Text shown START

Enjoyable read. As someone who lives a ketogenic lifestyle, and who is athletically active, I am not sure exactly how to go about consuming the carbs I’ve “earned.” I rarely run into problems with athletic energy, at least not below anaerobic threshold. Not sure that eating more carbs will improve my performance. And, if they would improve my performance, how does one go about calculating earned carb replacement without losing the fat burning benefits of ketosis?
It sounds like you’re in a good place.
When I say “eat the carbs you earn,” I’m talking to the people who do run into problems with athletic energy, poor performance, insomnia, and other symptoms of exercise-induced stress. Typically, the people who “earn their carbs” are doing stuff like CrossFit, high volume moderate-to-high intensity endurance work, martial arts training, and team sports.
I doubt extra carbs will improve your performance if most of your training takes place in the aerobic zone. But if you wanted to experiment, you could try a small sweet potato immediately after a workout where you passed the anaerobic threshold.

Text shown END
Record set START

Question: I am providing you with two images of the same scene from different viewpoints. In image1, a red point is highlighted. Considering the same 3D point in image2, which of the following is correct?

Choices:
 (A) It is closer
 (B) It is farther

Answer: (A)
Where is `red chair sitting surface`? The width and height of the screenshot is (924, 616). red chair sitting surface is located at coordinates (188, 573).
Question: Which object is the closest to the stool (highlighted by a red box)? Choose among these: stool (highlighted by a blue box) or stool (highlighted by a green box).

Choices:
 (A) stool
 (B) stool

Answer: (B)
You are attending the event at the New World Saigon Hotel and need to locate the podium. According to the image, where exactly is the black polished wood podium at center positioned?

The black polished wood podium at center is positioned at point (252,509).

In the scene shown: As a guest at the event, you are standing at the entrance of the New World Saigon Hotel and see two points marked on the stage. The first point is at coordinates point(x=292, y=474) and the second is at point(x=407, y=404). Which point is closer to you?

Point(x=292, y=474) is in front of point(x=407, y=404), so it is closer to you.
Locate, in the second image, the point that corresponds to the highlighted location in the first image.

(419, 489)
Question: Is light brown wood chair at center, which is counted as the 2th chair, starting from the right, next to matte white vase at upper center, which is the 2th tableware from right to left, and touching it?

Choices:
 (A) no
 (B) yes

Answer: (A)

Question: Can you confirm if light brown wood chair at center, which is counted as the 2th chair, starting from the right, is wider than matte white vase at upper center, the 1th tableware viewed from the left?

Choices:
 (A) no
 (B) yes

Record set END
Record set START

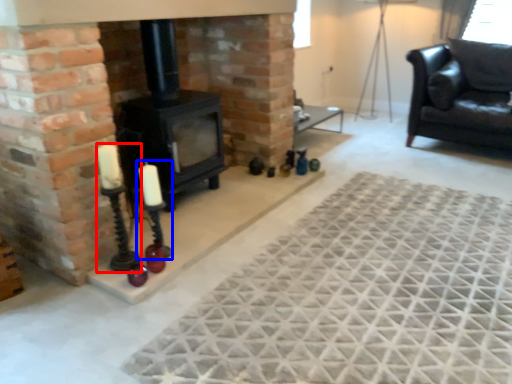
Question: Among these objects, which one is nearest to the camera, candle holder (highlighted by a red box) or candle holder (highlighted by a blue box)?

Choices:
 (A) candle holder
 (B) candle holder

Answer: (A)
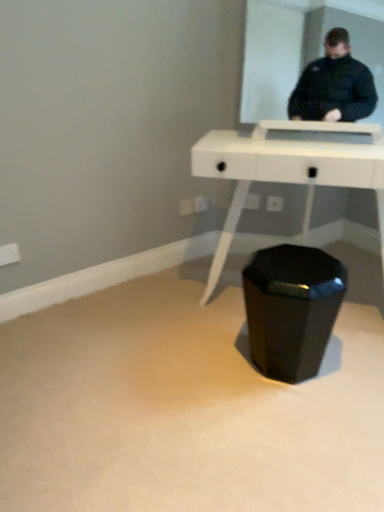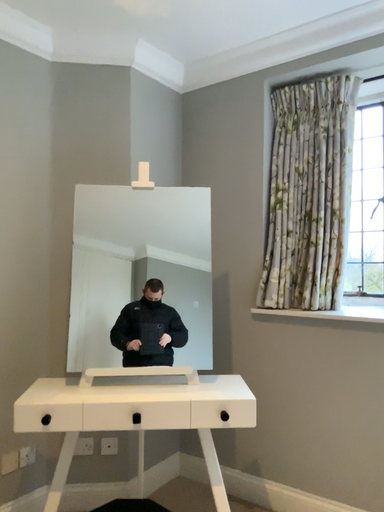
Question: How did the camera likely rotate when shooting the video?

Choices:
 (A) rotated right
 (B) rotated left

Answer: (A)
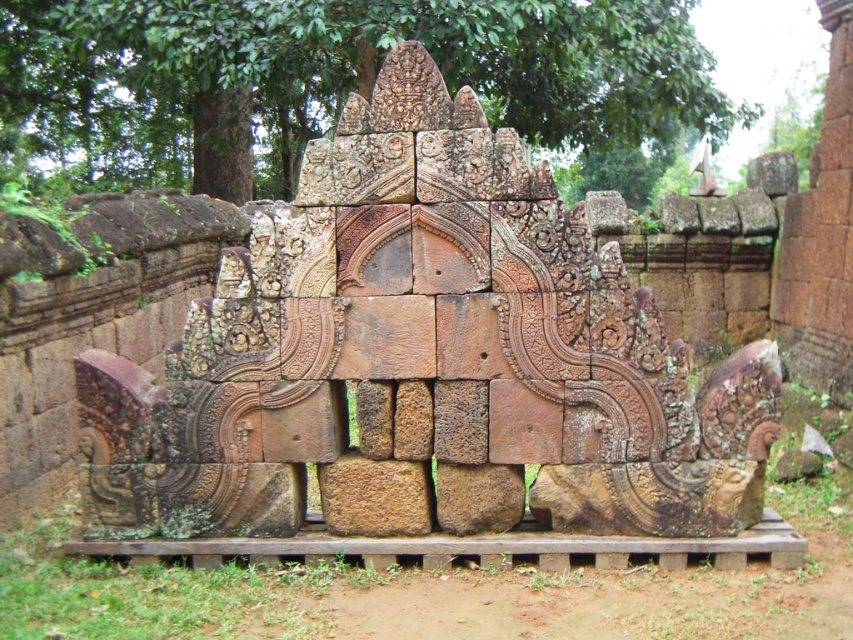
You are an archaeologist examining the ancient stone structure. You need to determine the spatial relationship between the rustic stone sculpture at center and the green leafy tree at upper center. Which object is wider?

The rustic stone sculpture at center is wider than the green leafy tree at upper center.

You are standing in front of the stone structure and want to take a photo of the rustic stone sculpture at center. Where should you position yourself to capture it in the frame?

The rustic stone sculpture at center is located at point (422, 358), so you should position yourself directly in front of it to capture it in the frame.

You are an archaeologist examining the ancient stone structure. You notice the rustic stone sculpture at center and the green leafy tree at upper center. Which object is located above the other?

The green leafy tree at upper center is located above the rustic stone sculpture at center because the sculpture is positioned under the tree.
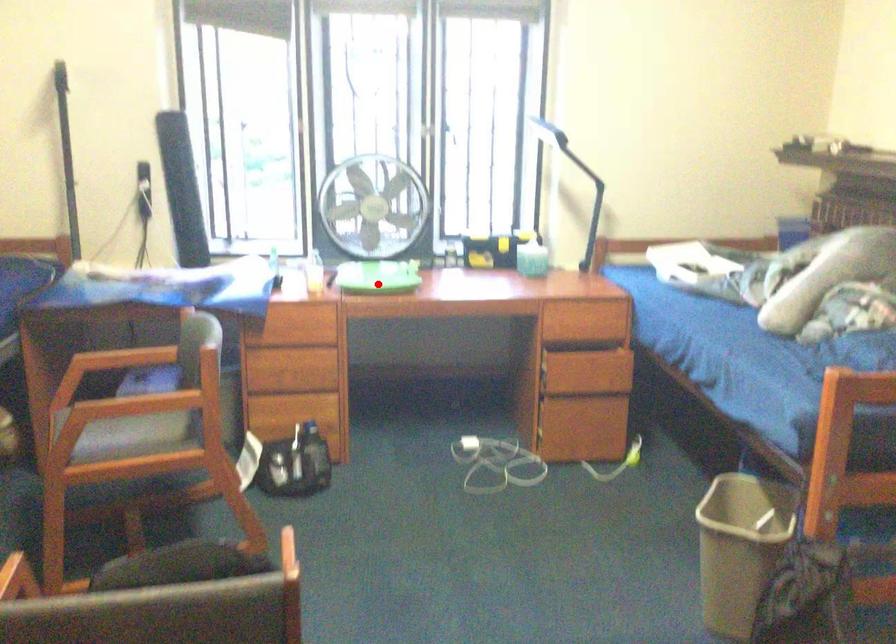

Record set END

Prompt 1:
Answer these questions about the exchange on ketogenic eating and carbs:
(a) Below what point does the first writer say athletic energy is rarely a problem?
(b) Which activities are named as typical of people who "earn their carbs"?
(c) What food is suggested after a workout that passed the anaerobic threshold?
Prompt 2:
Update the part of the exchange on ketogenic eating and carbs starting at "It sounds like" and ending at "the anaerobic threshold.", putting "banana" in place of "sweet potato".

Expected answer 1:
(a) The anaerobic threshold.
(b) CrossFit, high volume moderate-to-high intensity endurance work, martial arts training, and team sports.
(c) A small sweet potato.

Expected answer 2:
It sounds like you’re in a good place.
When I say “eat the carbs you earn,” I’m talking to the people who do run into problems with athletic energy, poor performance, insomnia, and other symptoms of exercise-induced stress. Typically, the people who “earn their carbs” are doing stuff like CrossFit, high volume moderate-to-high intensity endurance work, martial arts training, and team sports.
I doubt extra carbs will improve your performance if most of your training takes place in the aerobic zone. But if you wanted to experiment, you could try a small banana immediately after a workout where you passed the anaerobic threshold.